À grand renfort de faits, non pas alternatifs, mais appuyés d’études crédibles, le président de La Coop fédérée, lui-même producteur de volaille et de grandes cultures, a tenu à faire comprendre, alors que le Canada s’engagera sous peu dans la renégociation de plusieurs enjeux importants dans le domaine de l’agroalimentaire, que la gestion de l’offre est un système de production qui a depuis longtemps fait ses preuves.
« Le modèle est simple, soutient le président, il s’appuie sur une entente entre les producteurs, les consommateurs et le gouvernement canadien. Les agriculteurs répondent aux besoins du marché en offrant des produits frais, de qualité, à un prix constant et reçoivent en retour la garantie d’un revenu qui couvre leurs coûts de production. En contrepartie, les productions régies par la gestion de l’offre ne nécessitent pas de subventions gouvernementales. »

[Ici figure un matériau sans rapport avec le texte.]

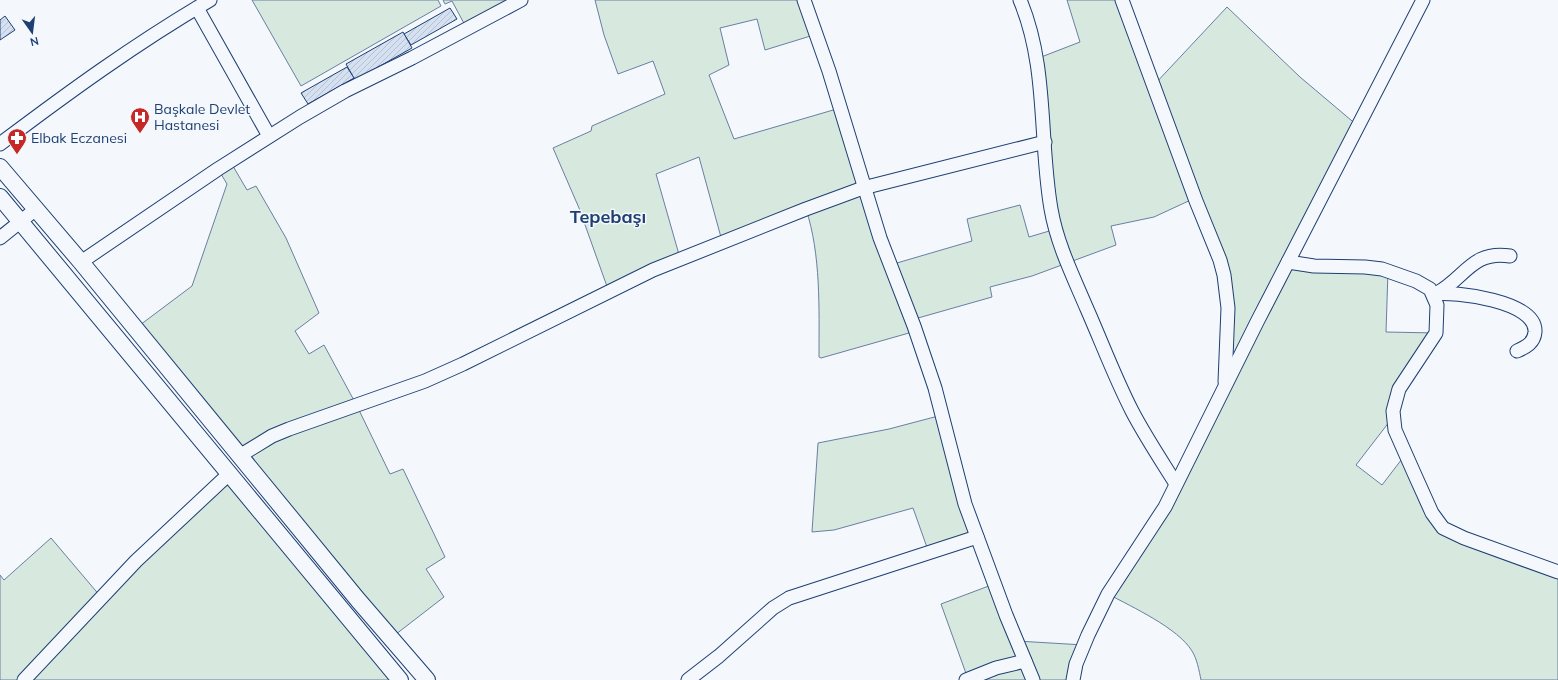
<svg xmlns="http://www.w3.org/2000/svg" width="1558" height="680" font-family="Mulish,sans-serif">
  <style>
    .green { fill: #d7e8df; stroke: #687fa3 }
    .building { fill: url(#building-hatch); stroke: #1d3f73 }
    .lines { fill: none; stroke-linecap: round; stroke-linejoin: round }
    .minor-casing { stroke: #1d3f73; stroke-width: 15 }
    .major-casing { stroke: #1d3f73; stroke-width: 18 }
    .minor { stroke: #f4f7fb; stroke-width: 13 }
    .major { stroke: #f4f7fb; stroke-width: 16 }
    .labels { text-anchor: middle; stroke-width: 3; stroke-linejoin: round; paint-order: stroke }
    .poi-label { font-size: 14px; fill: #1d3f73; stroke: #f4f7fb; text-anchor: start }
    .district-label { font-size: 18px; font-weight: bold; fill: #1d3f73; stroke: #f4f7fb }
  </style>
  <defs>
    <pattern id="building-hatch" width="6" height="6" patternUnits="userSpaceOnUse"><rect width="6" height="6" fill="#d5e0f0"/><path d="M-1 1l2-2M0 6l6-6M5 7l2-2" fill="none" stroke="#b6c1d1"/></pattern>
  </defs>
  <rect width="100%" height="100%" fill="#f4f7fb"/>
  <g class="green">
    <path d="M252 0H438L441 6 301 86Z"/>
    <path d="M443 0H521L467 29 452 1 445 4Z"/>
    <path d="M595 0H804L817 34 765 50 757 19 720 28 729 65 709 75 734 139 840 108 890 265 972 241 967 219 1020 205 1029 237 1056 229 1036 59 1080 42 1067 0H1122L1153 86 1227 7 1300 77 1358 126 1288 262 1388 271 1386 332 1436 333 1411 371 1393 417 1356 465 1382 485 1405 455 1436 520 1558 572V680H1201C1199 670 1197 659 1192 651 1178 628 1132 607 1108 594L1128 562 1224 388 1228 308 1195 198 1154 217 1111 226 1116 245 1032 276 990 287 992 297 911 320 916 331 821 358 819 357C819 308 821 255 806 209L722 241 699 157 656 174 680 258 609 292 579 208 553 148 591 131 592 126 665 94 653 61 618 74 604 35Z"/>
    <path d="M230 161 247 190 256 186 286 238 319 313 295 331 309 354 324 345 357 406 390 474 403 469 445 557 426 569 444 597 391 638 136 328 192 286 227 184 218 169Z"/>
    <path d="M942 415 977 537 929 553 913 508 834 530 812 532 818 443 889 429Z"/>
    <path d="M230 473 400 680H0V575L4 580 51 538 101 597Z"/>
    <path d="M994 584 1017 641 1084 645 1073 680H966L968 679 941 604Z"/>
  </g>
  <g class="building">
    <path d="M450 8 457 19 411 45 404 34Z"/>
    <path d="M5 16 15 30 0 40V20Z"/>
    <path d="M403 32 412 48 355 80 346 64Z"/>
    <path d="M347 67 354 78 308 104 301 93Z"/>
  </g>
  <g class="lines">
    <defs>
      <g id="minor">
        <path d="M804 0 829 71 880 238 914 326 935 388 965 504 1006 615 1033 680"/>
        <path d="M1020 0C1048 66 1039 140 1051 209 1057 244 1073 276 1087 309 1102 343 1115 378 1132 411 1145 436 1161 460 1176 484"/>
        <path d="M1122 0 1196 201 1220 260 1224 275 1228 308 1225 382"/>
        <path d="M197 8 269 136"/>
        <path d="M0 144C69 92 135 44 210 0"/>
        <path d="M0 238 36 209"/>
        <path d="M81 262 218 169 300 117 345 91 412 58 521 0"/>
        <path d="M1288 262 1314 266 1365 267 1382 269 1416 281 1430 289 1437 305 1436 333 1399 389 1393 411 1395 430 1414 473 1432 513 1443 528 1464 538 1558 572"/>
        <path d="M1437 293C1465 278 1472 250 1510 256"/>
        <path d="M1433 294C1455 291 1537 301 1535 332 1534 343 1526 347 1517 351"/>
        <path d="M241 455 272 436 289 429 425 381 463 364 653 270 806 209 863 188 1045 142"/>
        <path d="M24 680 136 561 230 473"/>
        <path d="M688 680 719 656 773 608 789 598 977 537"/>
        <path d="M966 680 996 668 1025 661"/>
        <path d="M1073 680 1076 664 1088 635 1108 594 1165 507 1257 322 1423 0"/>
      </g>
      <g id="major">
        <path d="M0 167 81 262 358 600 427 680"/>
        <path d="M0 197 400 680"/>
      </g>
    </defs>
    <use href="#minor" class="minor-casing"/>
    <use href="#major" class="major-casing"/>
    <use href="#minor" class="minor"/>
    <use href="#major" class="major"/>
  </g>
  <defs>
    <symbol id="hospital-pin" viewBox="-11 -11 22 30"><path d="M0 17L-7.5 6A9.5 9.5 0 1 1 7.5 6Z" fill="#c62828" stroke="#f4f7fb"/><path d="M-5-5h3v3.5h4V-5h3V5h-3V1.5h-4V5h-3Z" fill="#fff"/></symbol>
    <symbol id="pharmacy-pin" viewBox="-11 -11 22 30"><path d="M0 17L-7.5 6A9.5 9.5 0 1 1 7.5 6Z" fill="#c62828" stroke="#f4f7fb"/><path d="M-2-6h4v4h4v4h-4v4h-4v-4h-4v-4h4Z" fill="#fff"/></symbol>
  </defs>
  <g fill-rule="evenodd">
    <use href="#hospital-pin" x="129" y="106" width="22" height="30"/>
    <use href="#pharmacy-pin" x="6" y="127" width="22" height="30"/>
  </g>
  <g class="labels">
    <g class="poi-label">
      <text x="154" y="114">Başkale Devlet<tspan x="154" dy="16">Hastanesi</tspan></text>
      <text x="31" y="143">Elbak Eczanesi</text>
    </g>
    <g class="district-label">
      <text x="608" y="223">Tepebaşı</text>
    </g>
  </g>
  <g transform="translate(32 32) rotate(166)" stroke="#f4f7fb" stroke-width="3" paint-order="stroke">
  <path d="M0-3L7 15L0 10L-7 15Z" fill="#1d3f73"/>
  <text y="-6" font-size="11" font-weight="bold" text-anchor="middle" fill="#1d3f73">N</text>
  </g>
</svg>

La Coop fédérée croit fermement que la libéralisation des échanges favorise la croissance économique des partenaires commerciaux impliqués. En revanche, elle croit également que les pays sont justifiés de protéger leurs secteurs sensibles, d’autant plus s’il s’agit de denrées agricoles qui ont davantage des caractéristiques de bien de nécessité que de marchandises.
« La très grande majorité des pays le font pour des raisons de sécurité alimentaire ou pour des impératifs socioculturels », a tenu à préciser M. Gervais, insistant également sur le fait qu’un marché totalement libéralisé en agriculture n’existe pas et que ce sont plutôt les formes de support qui varient.
« Il n’y a rien de plus noble pour une société que d’avoir la capacité de se nourrir elle-même. C’est d’ailleurs la mission de La Coop fédérée », a conclu le président.